Eoghan Dalton takes a look at the pros and cons of banning alcohol sponsorship in sport.
An old standard has cropped up once again in the Irish news sphere. Alcohol companies sponsoring sporting events continues to be an issue that divides opinion. Recent reports would suggest that the Government is on the verge of introducing legislation prohibiting sponsorship by 2020. A move such as this could prove a serious blow to funding as it is believed that sponsorship is worth roughly €20 million a year to sports federations. Ministers in favour of the controversial ban will then be faced with the task of finding alternative methods of raising finance, if they continue to proceed with the proposed legislation.
While many politicians support the ban because of the social implications of having alcohol so prominent in sporting matters, the financial gains of having booze sponsored events cannot be ignored either. Irish drugs and alcohol research totals the cost to the State dealing with alcohol-related harm at over €3bn per year. A decrease in this figure would be more than welcome of course, but a drop in that heavy sum may be negligible. As for finding a solution to the alternative funding dilemma, it appears as though the seven year delay in legislation coming into effect is to help the Government weigh up other possibilities. Some solutions offered so far include placing levies on off-license sales and taxing the sale of beverages, such as Alcopops. Other methods that may be used include placing a ban on the below-cost sales of alcohol, which costs the State approximately €21m annually.
Opponents to the ban appear to fall into two categories; those who believe more should be done to combat the alcohol problem in Ireland and those who believe in a more practical route in finding a compromise. On the former’s side, campaigners believe that an ”addiction” fund should be the first step towards solving the problem. This would entail the money received from sports funding, with arts and cultural groups being gathered and funnelled into a central fund to tackle alcohol abuse. Sports organisations are also being encouraged to get involved in programmes in communities that prioritise social inclusion, with the hope of reducing alcohol abuse, especially among the youth.

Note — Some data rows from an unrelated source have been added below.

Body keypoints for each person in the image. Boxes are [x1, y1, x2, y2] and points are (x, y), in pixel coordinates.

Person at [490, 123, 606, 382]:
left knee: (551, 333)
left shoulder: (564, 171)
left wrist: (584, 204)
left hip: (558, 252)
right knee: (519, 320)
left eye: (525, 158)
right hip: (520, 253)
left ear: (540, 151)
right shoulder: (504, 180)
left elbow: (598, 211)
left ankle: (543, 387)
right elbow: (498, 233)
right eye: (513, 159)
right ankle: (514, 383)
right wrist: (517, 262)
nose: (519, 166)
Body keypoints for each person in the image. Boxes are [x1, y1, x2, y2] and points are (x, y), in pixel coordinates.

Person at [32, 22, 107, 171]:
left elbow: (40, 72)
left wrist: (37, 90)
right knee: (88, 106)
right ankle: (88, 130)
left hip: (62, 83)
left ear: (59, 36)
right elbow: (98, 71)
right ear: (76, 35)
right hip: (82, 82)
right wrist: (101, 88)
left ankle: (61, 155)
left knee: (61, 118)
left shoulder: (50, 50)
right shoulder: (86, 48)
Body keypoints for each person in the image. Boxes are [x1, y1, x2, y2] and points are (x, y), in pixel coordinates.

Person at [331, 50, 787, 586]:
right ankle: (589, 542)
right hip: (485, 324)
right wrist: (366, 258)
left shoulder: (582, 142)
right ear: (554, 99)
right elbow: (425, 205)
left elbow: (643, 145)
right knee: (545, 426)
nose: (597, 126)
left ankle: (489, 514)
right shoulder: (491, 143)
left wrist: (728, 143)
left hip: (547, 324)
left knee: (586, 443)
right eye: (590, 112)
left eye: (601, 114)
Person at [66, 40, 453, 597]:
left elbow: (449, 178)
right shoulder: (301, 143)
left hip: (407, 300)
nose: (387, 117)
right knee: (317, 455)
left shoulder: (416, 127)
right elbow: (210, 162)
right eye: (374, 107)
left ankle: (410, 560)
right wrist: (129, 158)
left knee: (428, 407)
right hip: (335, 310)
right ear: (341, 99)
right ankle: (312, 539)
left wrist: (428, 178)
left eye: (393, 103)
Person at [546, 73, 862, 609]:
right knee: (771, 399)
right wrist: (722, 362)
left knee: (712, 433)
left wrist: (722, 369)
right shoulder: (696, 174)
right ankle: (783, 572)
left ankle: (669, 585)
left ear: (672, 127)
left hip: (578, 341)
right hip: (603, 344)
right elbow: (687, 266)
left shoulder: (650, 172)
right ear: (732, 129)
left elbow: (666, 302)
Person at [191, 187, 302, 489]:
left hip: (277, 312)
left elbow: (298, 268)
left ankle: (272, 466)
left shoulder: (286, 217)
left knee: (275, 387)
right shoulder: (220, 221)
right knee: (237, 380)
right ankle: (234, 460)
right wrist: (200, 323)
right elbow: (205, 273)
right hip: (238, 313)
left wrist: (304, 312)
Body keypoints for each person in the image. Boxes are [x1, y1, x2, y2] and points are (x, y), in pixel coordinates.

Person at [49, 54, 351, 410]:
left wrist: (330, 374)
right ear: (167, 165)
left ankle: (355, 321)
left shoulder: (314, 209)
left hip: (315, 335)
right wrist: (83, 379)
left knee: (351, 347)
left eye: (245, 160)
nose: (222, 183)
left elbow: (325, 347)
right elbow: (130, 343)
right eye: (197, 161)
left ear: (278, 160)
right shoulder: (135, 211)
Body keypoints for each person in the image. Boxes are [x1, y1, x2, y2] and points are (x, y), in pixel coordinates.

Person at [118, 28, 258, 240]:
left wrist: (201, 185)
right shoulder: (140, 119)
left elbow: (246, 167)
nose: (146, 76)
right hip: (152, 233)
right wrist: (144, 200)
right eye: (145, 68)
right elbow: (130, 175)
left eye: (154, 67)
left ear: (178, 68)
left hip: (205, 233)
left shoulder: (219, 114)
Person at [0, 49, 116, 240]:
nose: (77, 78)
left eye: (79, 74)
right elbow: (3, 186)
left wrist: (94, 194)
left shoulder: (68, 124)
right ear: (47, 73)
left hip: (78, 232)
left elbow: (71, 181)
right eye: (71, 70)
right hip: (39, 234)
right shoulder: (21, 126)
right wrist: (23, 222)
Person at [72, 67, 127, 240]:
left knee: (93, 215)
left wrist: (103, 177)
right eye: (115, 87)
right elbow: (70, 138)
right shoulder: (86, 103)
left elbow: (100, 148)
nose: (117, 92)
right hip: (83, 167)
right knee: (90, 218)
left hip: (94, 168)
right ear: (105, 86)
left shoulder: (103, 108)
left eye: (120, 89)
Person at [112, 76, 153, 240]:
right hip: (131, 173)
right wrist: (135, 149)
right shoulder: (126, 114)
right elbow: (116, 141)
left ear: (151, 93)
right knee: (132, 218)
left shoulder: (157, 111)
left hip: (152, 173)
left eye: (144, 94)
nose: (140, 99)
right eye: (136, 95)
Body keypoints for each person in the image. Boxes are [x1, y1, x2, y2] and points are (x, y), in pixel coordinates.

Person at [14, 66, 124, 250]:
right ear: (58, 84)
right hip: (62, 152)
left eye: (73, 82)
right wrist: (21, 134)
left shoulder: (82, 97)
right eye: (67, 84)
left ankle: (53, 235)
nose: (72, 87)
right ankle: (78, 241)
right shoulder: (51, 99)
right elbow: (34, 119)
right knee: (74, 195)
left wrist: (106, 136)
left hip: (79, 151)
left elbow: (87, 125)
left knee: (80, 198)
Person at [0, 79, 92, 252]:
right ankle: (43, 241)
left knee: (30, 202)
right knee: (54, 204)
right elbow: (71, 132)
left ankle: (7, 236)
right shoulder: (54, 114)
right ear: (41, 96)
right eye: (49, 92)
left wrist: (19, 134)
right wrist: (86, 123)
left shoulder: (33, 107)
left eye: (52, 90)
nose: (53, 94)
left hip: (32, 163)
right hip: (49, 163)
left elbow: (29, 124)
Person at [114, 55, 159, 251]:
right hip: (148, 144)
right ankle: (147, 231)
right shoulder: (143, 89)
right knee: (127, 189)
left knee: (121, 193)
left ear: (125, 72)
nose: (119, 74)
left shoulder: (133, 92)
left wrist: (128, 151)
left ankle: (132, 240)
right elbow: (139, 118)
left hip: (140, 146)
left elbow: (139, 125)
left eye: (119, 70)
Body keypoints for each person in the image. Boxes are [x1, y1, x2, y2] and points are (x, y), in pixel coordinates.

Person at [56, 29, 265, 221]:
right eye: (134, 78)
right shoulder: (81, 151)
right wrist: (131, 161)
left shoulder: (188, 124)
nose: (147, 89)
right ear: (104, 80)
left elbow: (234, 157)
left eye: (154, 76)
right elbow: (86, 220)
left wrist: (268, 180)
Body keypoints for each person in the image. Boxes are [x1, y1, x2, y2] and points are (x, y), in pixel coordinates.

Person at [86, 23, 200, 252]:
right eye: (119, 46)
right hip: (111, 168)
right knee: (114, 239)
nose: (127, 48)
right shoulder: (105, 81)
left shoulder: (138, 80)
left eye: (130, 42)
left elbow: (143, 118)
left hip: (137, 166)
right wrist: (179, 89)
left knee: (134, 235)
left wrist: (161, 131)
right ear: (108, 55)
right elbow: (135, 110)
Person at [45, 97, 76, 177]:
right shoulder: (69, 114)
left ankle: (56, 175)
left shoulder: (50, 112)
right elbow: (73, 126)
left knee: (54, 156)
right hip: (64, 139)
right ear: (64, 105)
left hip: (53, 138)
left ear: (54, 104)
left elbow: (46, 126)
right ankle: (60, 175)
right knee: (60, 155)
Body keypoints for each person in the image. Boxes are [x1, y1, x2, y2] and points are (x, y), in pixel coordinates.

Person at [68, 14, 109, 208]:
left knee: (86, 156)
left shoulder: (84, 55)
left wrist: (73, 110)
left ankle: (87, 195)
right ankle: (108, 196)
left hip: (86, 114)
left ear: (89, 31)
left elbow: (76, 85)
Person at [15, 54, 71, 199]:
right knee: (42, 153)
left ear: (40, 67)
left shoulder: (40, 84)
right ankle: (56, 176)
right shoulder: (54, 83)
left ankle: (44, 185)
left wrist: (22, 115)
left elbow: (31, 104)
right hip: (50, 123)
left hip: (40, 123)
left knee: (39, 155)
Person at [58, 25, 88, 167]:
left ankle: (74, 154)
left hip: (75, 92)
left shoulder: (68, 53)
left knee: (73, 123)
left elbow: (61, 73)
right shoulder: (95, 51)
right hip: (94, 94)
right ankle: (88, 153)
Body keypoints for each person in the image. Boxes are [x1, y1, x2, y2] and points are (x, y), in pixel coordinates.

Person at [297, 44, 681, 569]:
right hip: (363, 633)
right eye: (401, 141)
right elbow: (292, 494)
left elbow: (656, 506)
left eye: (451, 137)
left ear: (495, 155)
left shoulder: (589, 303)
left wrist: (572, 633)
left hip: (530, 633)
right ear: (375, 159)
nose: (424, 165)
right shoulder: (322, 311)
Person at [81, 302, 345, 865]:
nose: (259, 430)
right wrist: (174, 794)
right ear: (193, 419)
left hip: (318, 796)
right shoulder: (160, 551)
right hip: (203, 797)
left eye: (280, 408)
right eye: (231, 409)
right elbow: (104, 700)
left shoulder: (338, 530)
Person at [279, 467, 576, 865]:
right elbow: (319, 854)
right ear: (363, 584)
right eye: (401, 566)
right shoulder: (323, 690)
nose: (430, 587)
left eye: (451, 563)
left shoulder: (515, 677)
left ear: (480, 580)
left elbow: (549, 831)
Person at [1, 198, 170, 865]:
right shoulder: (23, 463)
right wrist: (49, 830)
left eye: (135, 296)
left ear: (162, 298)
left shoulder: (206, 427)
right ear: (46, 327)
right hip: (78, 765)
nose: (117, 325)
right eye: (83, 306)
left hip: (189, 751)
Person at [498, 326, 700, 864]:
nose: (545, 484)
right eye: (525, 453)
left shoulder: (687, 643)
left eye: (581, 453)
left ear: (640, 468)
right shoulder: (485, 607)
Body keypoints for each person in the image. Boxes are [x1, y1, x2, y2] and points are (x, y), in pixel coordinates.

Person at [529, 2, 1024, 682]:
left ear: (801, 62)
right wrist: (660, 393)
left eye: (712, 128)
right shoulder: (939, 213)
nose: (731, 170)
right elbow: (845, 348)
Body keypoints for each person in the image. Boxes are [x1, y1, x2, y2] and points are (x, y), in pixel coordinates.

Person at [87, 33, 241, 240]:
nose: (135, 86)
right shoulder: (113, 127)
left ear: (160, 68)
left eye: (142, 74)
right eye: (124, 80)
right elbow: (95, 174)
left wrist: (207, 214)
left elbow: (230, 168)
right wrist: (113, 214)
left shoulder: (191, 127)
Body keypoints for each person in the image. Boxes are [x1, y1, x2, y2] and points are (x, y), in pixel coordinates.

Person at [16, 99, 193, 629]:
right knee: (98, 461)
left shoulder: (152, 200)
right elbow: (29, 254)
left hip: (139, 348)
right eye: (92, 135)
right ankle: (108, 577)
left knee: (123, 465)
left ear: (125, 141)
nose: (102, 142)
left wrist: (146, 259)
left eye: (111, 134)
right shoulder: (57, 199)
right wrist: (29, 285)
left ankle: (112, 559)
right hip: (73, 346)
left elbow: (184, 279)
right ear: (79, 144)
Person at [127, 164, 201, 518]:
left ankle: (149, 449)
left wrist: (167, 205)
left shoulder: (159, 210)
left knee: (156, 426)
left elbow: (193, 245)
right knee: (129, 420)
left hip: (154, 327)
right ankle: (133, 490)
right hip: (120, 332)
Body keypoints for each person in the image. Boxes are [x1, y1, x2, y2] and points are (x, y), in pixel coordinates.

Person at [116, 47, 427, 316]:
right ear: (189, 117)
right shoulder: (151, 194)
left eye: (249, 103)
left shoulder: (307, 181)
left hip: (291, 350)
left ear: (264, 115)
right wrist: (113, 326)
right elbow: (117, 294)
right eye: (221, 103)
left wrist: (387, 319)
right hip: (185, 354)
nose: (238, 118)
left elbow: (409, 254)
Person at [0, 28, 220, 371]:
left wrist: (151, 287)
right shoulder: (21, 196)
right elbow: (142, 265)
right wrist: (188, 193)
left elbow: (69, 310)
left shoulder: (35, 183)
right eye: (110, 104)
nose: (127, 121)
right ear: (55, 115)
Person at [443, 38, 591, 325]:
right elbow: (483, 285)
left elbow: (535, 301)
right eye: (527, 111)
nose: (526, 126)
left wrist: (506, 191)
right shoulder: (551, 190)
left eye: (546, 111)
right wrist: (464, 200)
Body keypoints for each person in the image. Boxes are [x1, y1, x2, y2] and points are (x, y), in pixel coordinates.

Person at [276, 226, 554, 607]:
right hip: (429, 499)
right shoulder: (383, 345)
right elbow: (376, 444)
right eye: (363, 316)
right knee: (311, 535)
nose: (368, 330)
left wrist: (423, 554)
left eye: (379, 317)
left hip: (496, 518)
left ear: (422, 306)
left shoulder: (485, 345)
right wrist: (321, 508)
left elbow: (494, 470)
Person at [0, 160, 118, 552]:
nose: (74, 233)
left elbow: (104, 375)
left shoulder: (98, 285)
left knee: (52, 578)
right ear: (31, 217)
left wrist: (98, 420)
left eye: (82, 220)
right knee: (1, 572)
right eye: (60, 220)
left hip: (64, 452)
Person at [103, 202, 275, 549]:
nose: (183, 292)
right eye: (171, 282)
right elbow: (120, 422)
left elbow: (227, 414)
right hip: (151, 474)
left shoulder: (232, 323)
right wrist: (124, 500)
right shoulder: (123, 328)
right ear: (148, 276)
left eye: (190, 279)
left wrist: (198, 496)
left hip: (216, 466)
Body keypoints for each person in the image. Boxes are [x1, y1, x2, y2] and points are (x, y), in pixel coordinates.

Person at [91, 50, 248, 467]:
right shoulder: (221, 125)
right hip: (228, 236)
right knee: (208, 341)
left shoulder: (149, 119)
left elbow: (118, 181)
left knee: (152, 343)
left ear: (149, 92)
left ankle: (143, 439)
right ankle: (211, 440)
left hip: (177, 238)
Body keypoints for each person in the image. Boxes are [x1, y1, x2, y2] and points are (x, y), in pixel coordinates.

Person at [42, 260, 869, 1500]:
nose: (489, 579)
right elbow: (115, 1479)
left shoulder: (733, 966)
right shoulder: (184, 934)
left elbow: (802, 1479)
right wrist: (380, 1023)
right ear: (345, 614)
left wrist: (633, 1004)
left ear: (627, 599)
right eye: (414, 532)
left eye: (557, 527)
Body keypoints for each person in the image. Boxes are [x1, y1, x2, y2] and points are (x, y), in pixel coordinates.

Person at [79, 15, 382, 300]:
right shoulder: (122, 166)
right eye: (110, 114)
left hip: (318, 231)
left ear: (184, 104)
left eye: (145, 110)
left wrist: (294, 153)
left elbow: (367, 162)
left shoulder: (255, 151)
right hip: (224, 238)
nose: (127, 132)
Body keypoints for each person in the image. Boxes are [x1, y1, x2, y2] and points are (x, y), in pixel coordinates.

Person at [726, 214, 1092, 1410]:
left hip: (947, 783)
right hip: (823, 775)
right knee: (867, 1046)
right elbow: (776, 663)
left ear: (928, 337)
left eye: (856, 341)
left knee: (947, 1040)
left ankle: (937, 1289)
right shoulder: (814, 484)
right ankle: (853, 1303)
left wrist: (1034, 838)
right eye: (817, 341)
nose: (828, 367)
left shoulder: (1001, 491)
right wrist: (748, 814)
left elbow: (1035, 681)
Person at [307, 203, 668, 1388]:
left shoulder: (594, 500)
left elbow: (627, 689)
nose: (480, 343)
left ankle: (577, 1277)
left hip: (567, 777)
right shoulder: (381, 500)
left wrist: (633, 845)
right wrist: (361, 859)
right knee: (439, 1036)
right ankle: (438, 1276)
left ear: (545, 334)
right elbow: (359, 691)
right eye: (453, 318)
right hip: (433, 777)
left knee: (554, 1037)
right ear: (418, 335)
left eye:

On the other side of the debate, Minister for Transport, Tourism and Sport Leo Varadkar, has expressed concern that sports funding could be lost if the ban goes ahead. For instance, the IRFU’s desire to host the 2023 World Cup would be severely damaged if the alcohol ban is introduced. Mr. Varadkar and his fellow campaigners believe that if the ban is to work, it must be done on a pan-European basis so Irish sport is not left at a disadvantage on the world stage. Codes of practice on alcohol consumption in stadiums and training for those involved in marketing and selling alcohol at sports events have been upgraded, although little indication has been provided on how these guidelines tend to work. A final point to consider is the example of France, where alcohol consumption has increased since a similar ban was enforced. These points have all been raised by Mr Varadkar and an Oireachtas committee set up to deal with the matter. Whatever happens, the debate is likely to rumble on for the foreseeable future.